No, you shouldn't worry about what you'll do with your Arts degree

I had people tell me that my BA wouldn't get me a job after graduation. The truth is, the breadth of what I was learning has helped me even more than I realized.

Young woman in a red sweatshirt and jeans sitting on flat rocks in front of a lighthouse Submitted photo

In January of 2020, during the third year of my Bachelor of Arts degree (with a major in Sociology and Social Anthropology) at Dal, I wrote a personal essay entitled “No, I’m actually not worried about what I’ll ‘do’ with my arts degree” that was published in the Globe and Mail.

Four years and countless misadventures post-grad, I see that the very lessons I believed would help me as I entered the workforce — though perhaps not as directly employable as those learned in, say, a Commerce degree — absolutely did.

It took some time to figure out where my career would go but, in hindsight, the things I learned over the course of my degree helped me get there.

When I look back on it now, the journey to discovering what I was going to ‘do’ post-grad looked a lot like deciding my major back in first year. Philosophy? Creative Writing? Sociology? The commitment all felt a little overwhelming and a lot scarier — like whatever I chose was a life-long contract signed.

When searching for jobs, I felt those familiar feelings rise up. Advertising? PR? Journalism? On a whim, following a particularly inspiring trip to Dublin, I applied for an MFA in Creative Writing at Trinity College. I didn’t get in. I felt more lost than ever and began to wonder if that self-assuredness with which I’d written back in 2020 had been little more than naivety.

Nevertheless, I persevered, reminding myself of the things my university self had written.

So, in limbo between the retail job I’d gotten immediately post-graduation (“I just don’t want to use my brain for a while,” I’d misguidedly told anyone who’d listen) and finding my next gig, I took stock of my toolkit and used it wherever I could.

I picked up freelancing gigs for parents’ friends and local small businesses, for a short stint I joined the team of The On Canada Project (where my sociology degree came very much in handy), I began working on an unfinished-to-this-day manuscript until, eventually, something actually stuck.

People often ask me how I landed my position as a Web Content Creator at blogTO, and my usual response is some iteration of “right place, right time,” which isn’t necessarily untrue, but a whole lot more went into making me the right person for the job than mere chance.

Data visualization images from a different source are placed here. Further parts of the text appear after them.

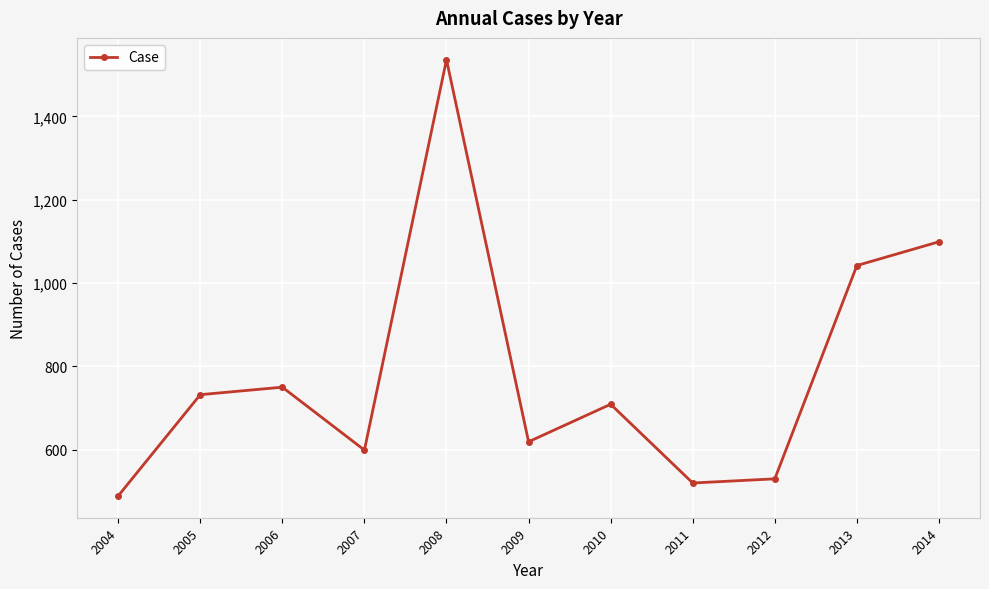

The chart shows a value of 1677 at 2014. True or false?

False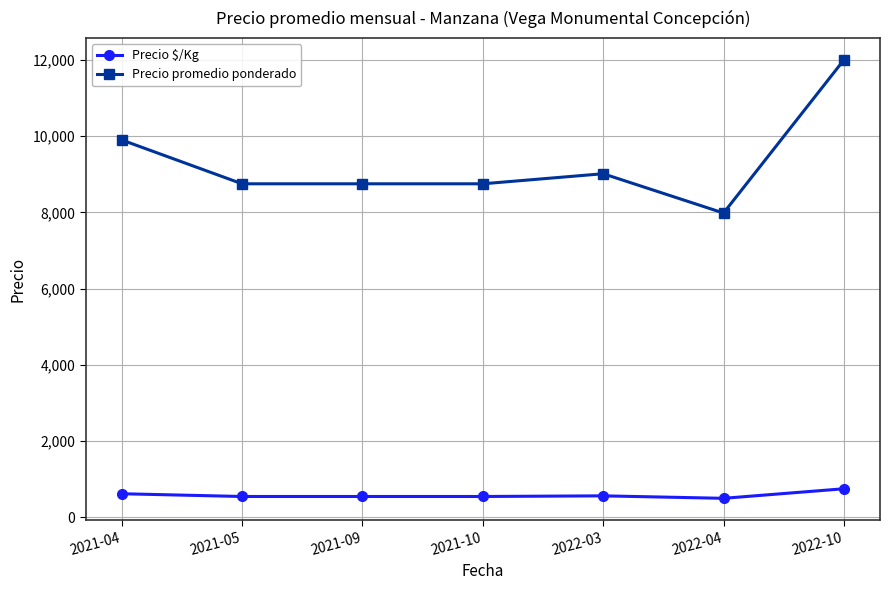

What is the difference between the highest and lowest values at 2021-09?

8203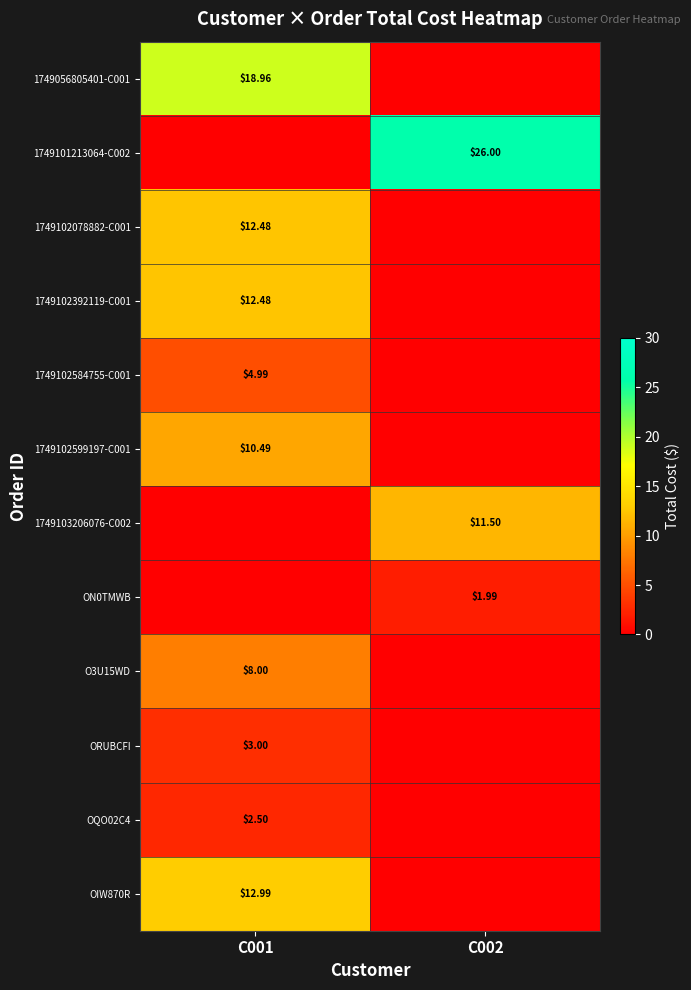

True or false: ON0TMWB has a value of -0.8 at C001.

False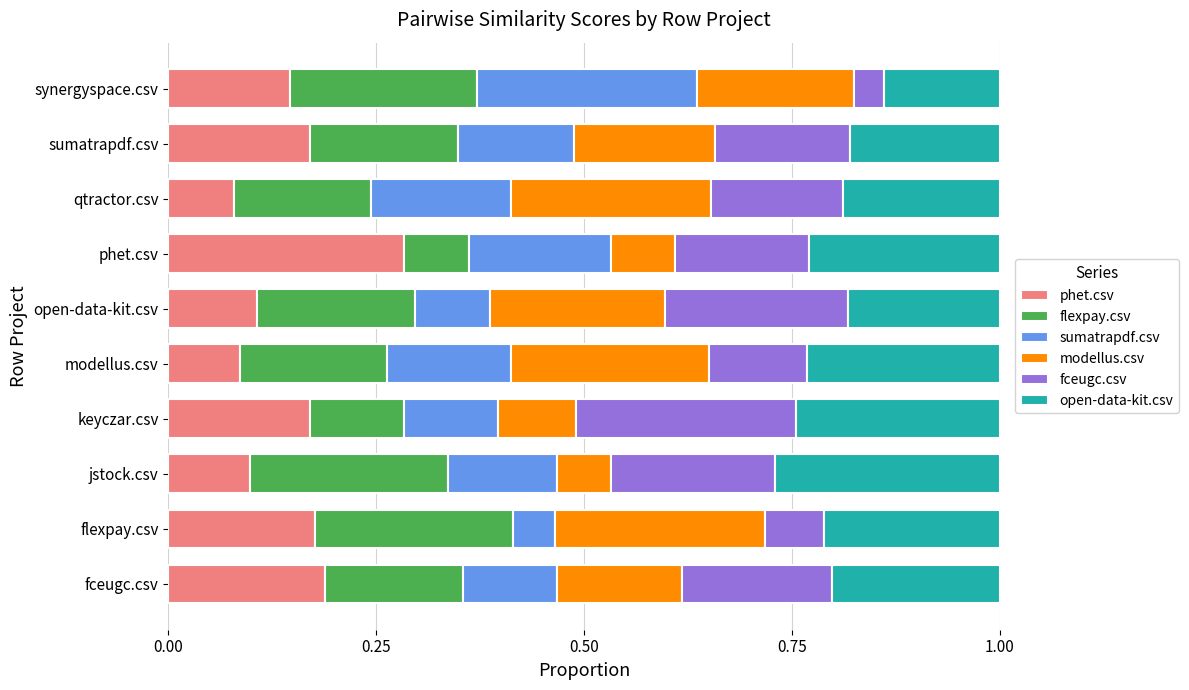

Which category has the highest value in the phet.csv series?

phet.csv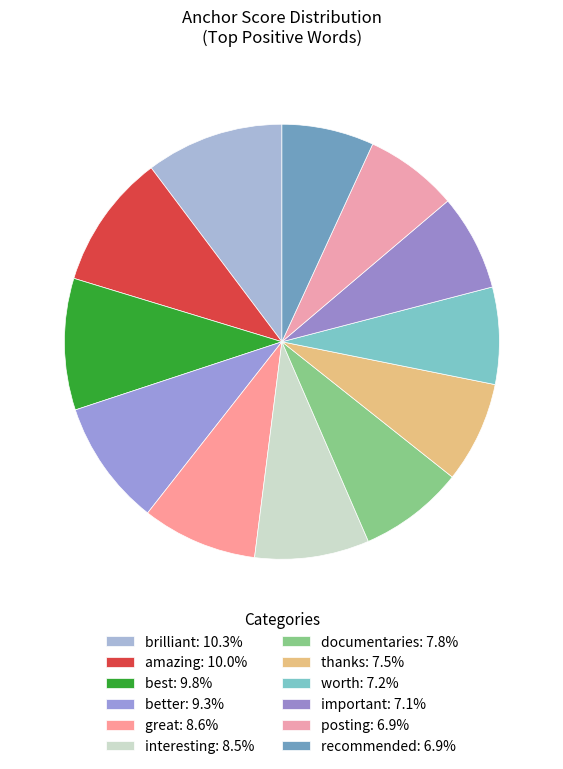

What is the total percentage of documentaries and recommended?

14.7%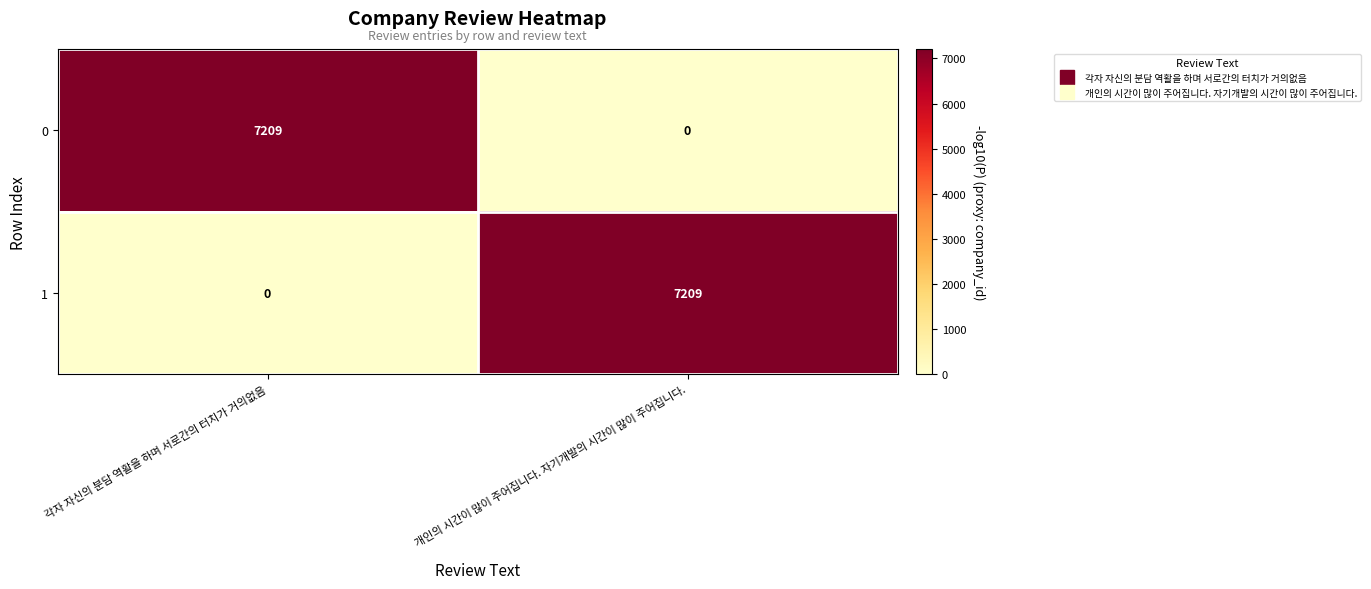

What is the sum of all 1 values?

7209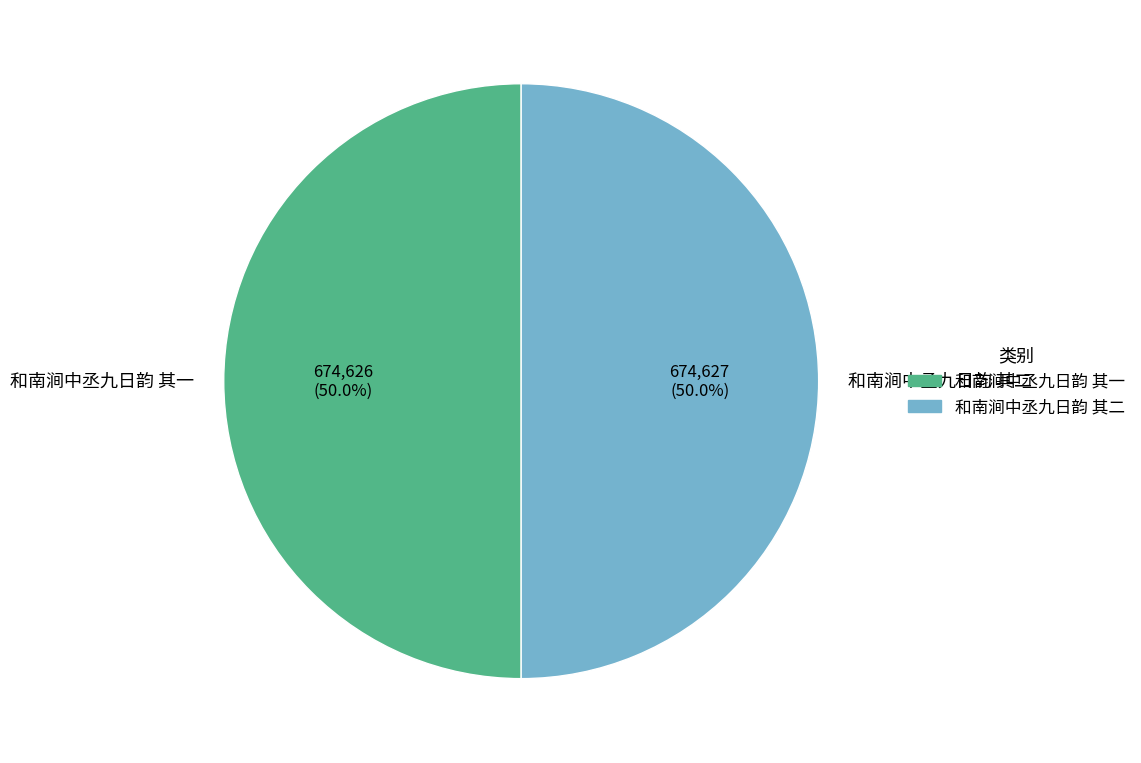

How much of the chart is everything except 和南涧中丞九日韵 其二?

50.0%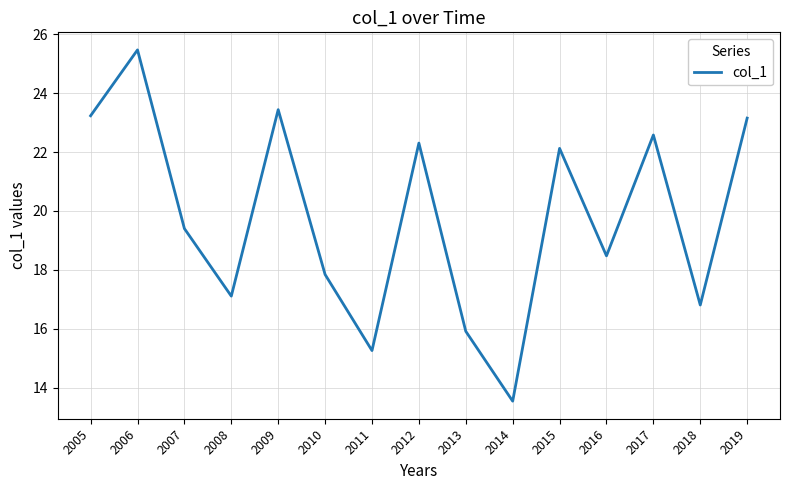

The chart shows a value of 8.9 at 2011. True or false?

False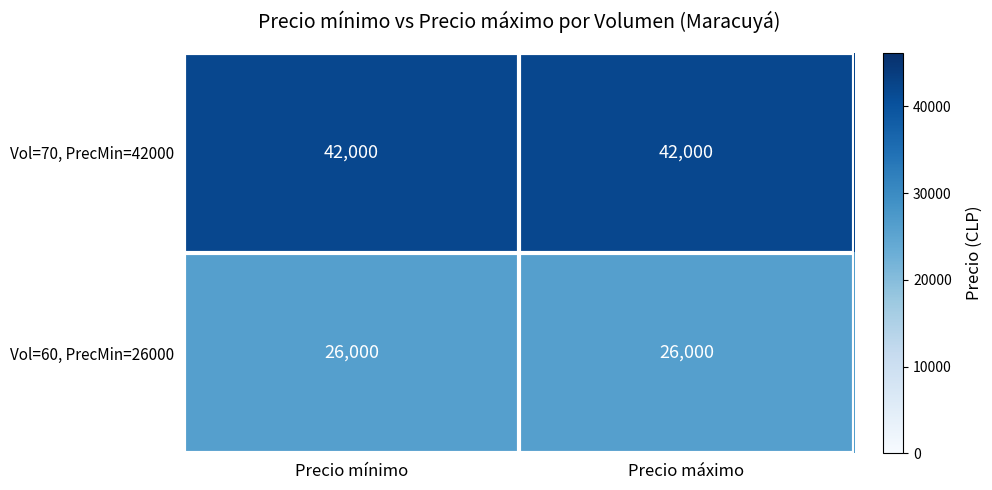

The Vol=70, PrecMin=42000 series shows 42000 at Precio máximo. True or false?

True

As I wrote back in 2020, the four years I spent obtaining my BA included the opportunity to explore subjects far and beyond my major. I loaded up on everything that struck me as interesting and fit in my course schedule. History of Rock and Roll, Eastern Religions, 20th Century Philosophers, Guitar History and Techniques, even a particularly disastrous venture into physics with Understanding The Weather, all bestowed me, not only with a legendary ability to pull fun facts out whenever and wherever, but the ability to open myself up to learning and applying information of all kinds. This, I believe, is critical in what I do today.

I write about restaurants, events, bands, documentaries, news — whatever I can get my hands on, really. And, admittedly, I frequently find myself knowing very little about the subject of my next article before I start writing — but the flexibility of my degree has helped me be able to quickly adapt to new information and ways of thinking.

My advice to prospective students considering a Bachelor of Arts, or even those currently studying one, is this: Worry less about what jobs could possibly materialize out of your degree. The world of work is vast and changing every day, and there are positions out there you never could have imagined ever existed.

Use your elective credits to learn about something that really interests you, or even just intrigues you, and see where that goes. Take the chance to join societies and clubs that align with your values and interests, because what you’re taught in the classroom is only a fraction of what you actually learn in university.

Most importantly: don’t freak out.

It can all too frequently feel — especially when you’re surrounded by people who are studying more seemingly employable degrees — like you’re wasting your time. I promise you’re not. Now, perhaps more than ever, the world needs philosophers, journalists, sociologists, and political scientists just as much as it needs engineers and businesspeople. There’s a place for you, too.